In case it can be helpful to others, I am sharing some feedback regarding trials and errors while trying to get audio stimuli synchronised with triggers on Windows (and using the PTB back-end).
In short: even when following the documentation’s recommendation on timing (e.g., presenting stimuli for a number of frames, presenting before logging etc), we had a 10-12ms delay between trigger and stimulus onset and a jitter of ~15-20ms amplitude.
What worked in the end was to change the “wait_for_start” argument in the audio.py script (from 0 to 1) directly in the psychtoolbox code (within the psychopy folder). In this way the code “waits” for the actual start of the audio stimulus before going to the next line.

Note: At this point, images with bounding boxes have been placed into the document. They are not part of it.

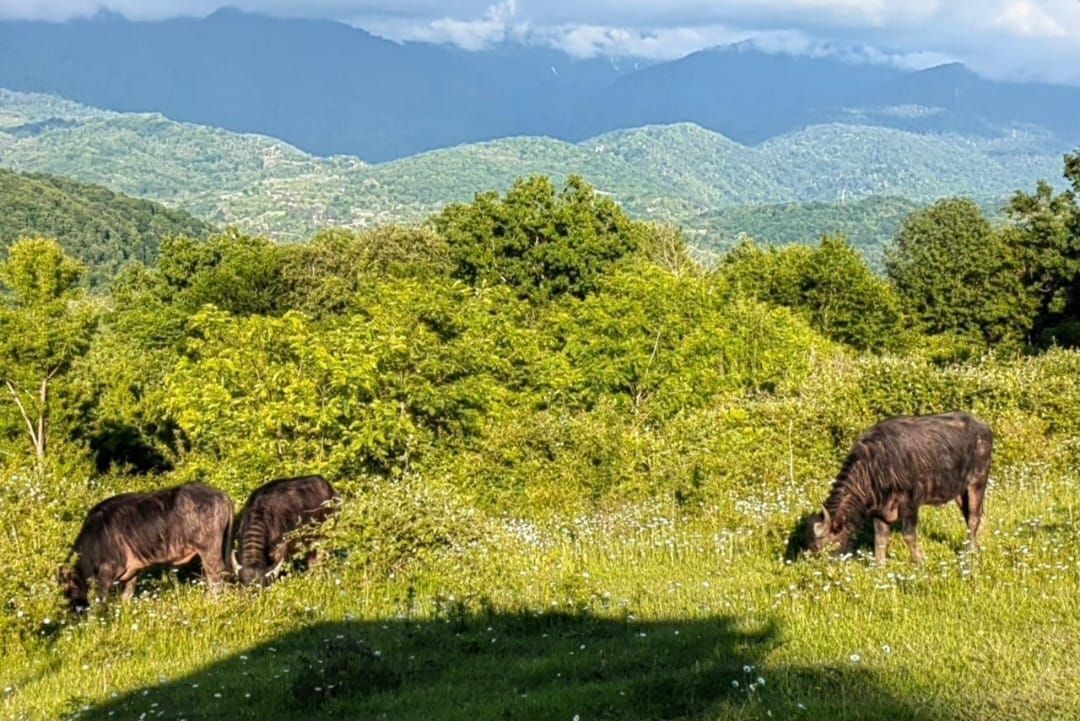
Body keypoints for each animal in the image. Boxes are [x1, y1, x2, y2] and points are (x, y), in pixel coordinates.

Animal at [59, 481, 234, 613]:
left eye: (68, 589)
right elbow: (126, 597)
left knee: (215, 579)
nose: (70, 611)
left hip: (209, 552)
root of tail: (222, 496)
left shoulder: (107, 571)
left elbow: (99, 600)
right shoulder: (132, 572)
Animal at [803, 414, 993, 565]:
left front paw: (919, 561)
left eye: (819, 546)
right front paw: (879, 568)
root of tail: (983, 427)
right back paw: (976, 547)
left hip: (977, 482)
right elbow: (880, 541)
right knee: (974, 516)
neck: (874, 468)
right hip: (960, 492)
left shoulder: (910, 503)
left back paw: (969, 552)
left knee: (974, 518)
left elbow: (909, 535)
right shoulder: (880, 511)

It would probably be useful to allow users to set the value of the “wait_for_start” argument in the play() method of the PTB backend in psychopy?

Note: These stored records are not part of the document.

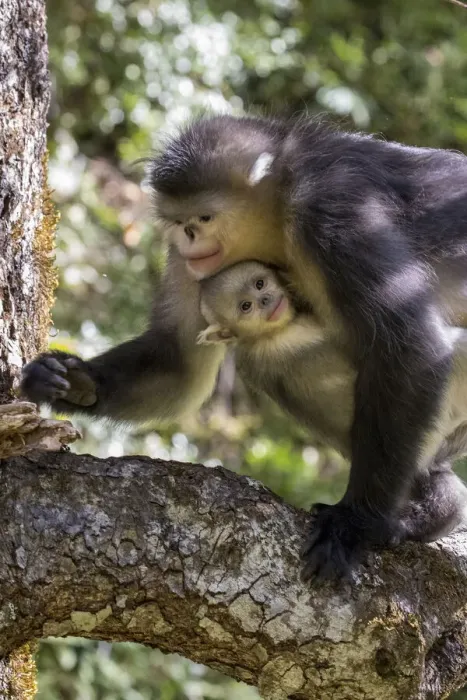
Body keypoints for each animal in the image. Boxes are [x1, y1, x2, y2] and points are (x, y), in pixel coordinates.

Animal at [21, 113, 467, 582]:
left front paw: (354, 525)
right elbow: (179, 365)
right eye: (179, 222)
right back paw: (438, 502)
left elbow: (409, 344)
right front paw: (73, 382)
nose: (190, 235)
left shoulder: (332, 211)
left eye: (204, 216)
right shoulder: (195, 263)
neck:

Thanks for your reply! I know that an exact replication is not possible on different machinery, however, I currently face the issue that my sound onsets jitter a lot (-20ms to +30ms lag, relative to a parallel port eeg marker). Other lab member achieve 19ms lag with basically no jitter in NBS Presentation. I am pretty much stuck, having tried all combinations of settings (similar to Inability to have precise timing for auditory stimuli), even in barebone experiments with only and audio stimulus and the marker. Do you have an idea? Best,
Tim
I am sorry but I don‘t have an idea how to achieve a better timing on your machine with PsychoPy. I guess I would switch to Presentation given that it is installed on your machine. I remember that I took me some experimentation and a new sound card to get proper timing with a sound card on our PC running Presentation.
The tables in the article show that Presentation does a pretty good job presenting sound, better that PsychoPy on Win10 machine. What you could try is to install a dual-system on our lab-PC, install Ubuntu and run the experiment from there.